The ladies were delighted with the river view.  Directly below us, on the river bank, a swan kept an eye on two adolescent cygnets paddling on the river; they were about half way between the soft-grey feathers of youth & into the pure white of maturity.  A mama duck was giving her 8 (or was it 9?) tiny ducklings a lesson on the ways of the river, while a good half dozen other ducks kept nipping up & down & all around.  


Right next door, there's a dock up river, between The Landing & Fred's Breakfast Club, home to Wells Ferry Boat Rides. My grannie client expressed great interest in heading off on an excursion on the Delaware - alas, weekends only!  I managed to turn her attention to the much newer dock moored right in front of The Landing, two amazing shells at its side.  

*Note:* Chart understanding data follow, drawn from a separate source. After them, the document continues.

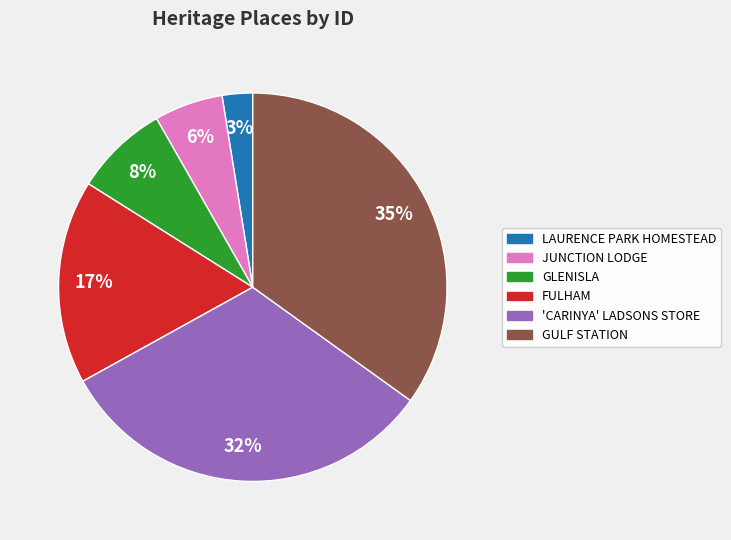

Does GULF STATION represent more than half of the total?

No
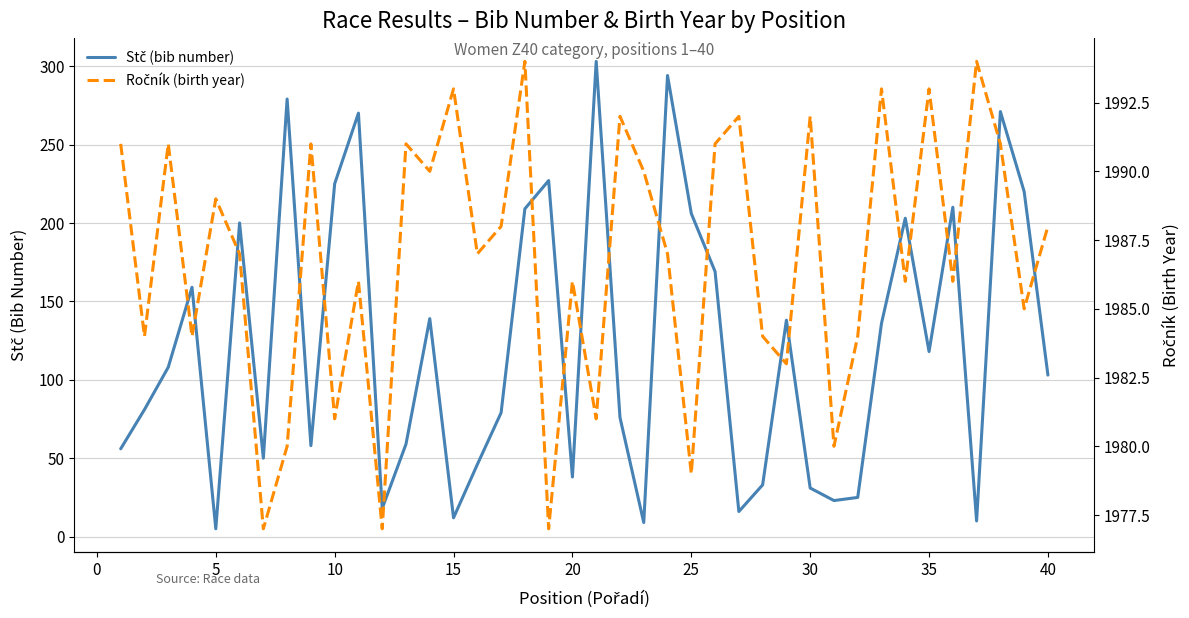

Rank the series at 30 from lowest to highest value.

Stč (bib number), Ročník (birth year)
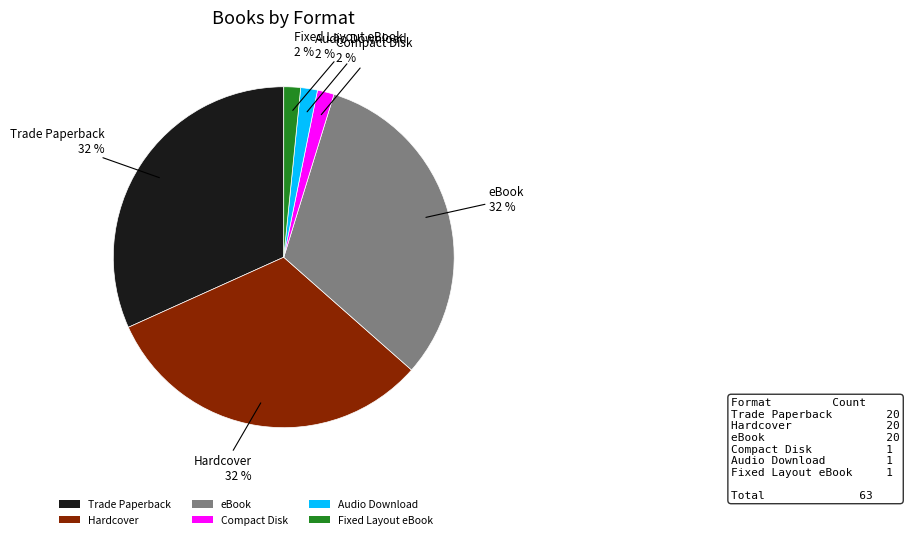

Is the sum of Audio Download and Hardcover greater than half?

No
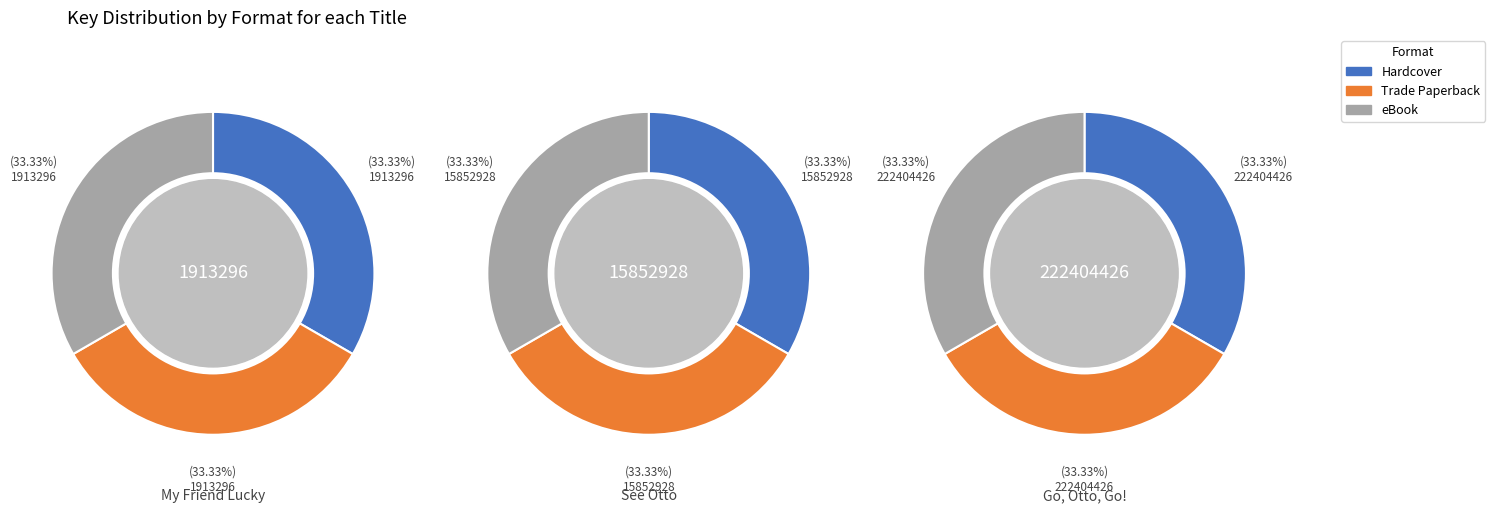

What is the largest slice in the pie chart?

Go, Otto, Go!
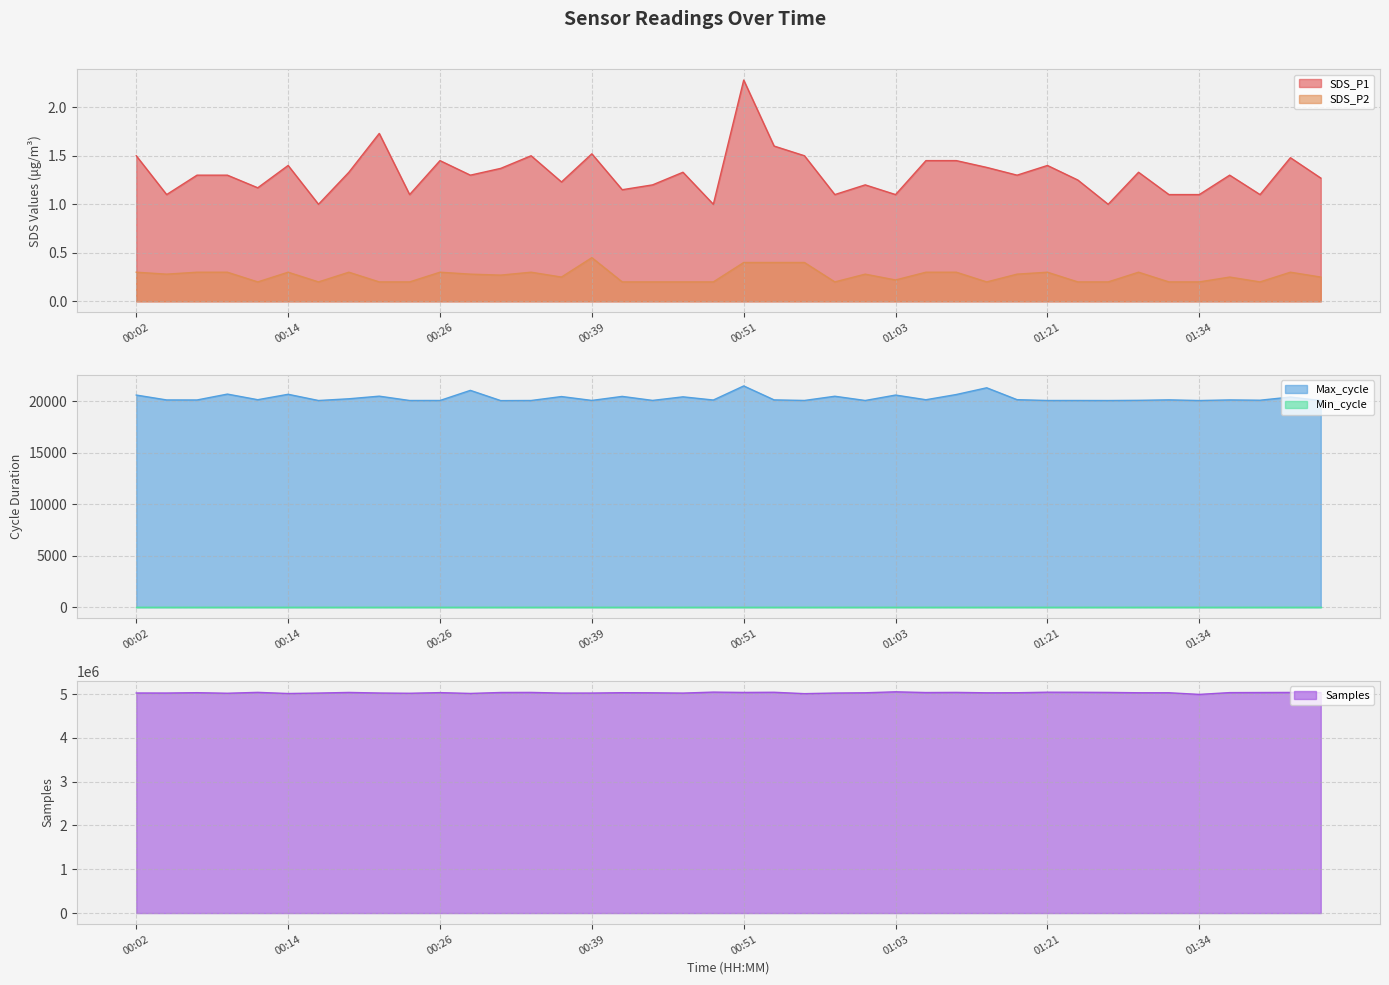

Where is Samples nearest to the value 5024000?

00:46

Dragon Boats!!  Dragon Boat racing was introduced in Hong Kong almost 40 years ago.  Back then, Hong Kong - under British rule - saw Dragon Boat racing as a grand way to promote tourism.  It quickly spread to other parts of Asia, Europe & Canada, which started holding their own festival races.  

These two were classic Dragon Boat shells - long, sleek, with seating for 10 pairs of paddlers, a seat in the front facing the paddlers for a drummer & one in the back for someone who steers.  I've always wanted to see a Dragon Boat race & never knew there was a team so close by!



Also on deck were two kyak, one a deep blue 1-man, the other a deep pink 2-seater.  To my ladies' delight, an incredibly trim fellow took out the deep blue kyak for a spin on the river!    

Closer to the opposite shore, a 4-man (or woman) shell heading up river gets me wondering if they're the same crew that were snagged by the bridge back in May.  One of the Dragon Boats, out on a practice, turned to when they heard the cries for help & the coach directed the rescue.  What a sight that must have been! 



No such drama for us, just tranquil beauty as far as the eye could see.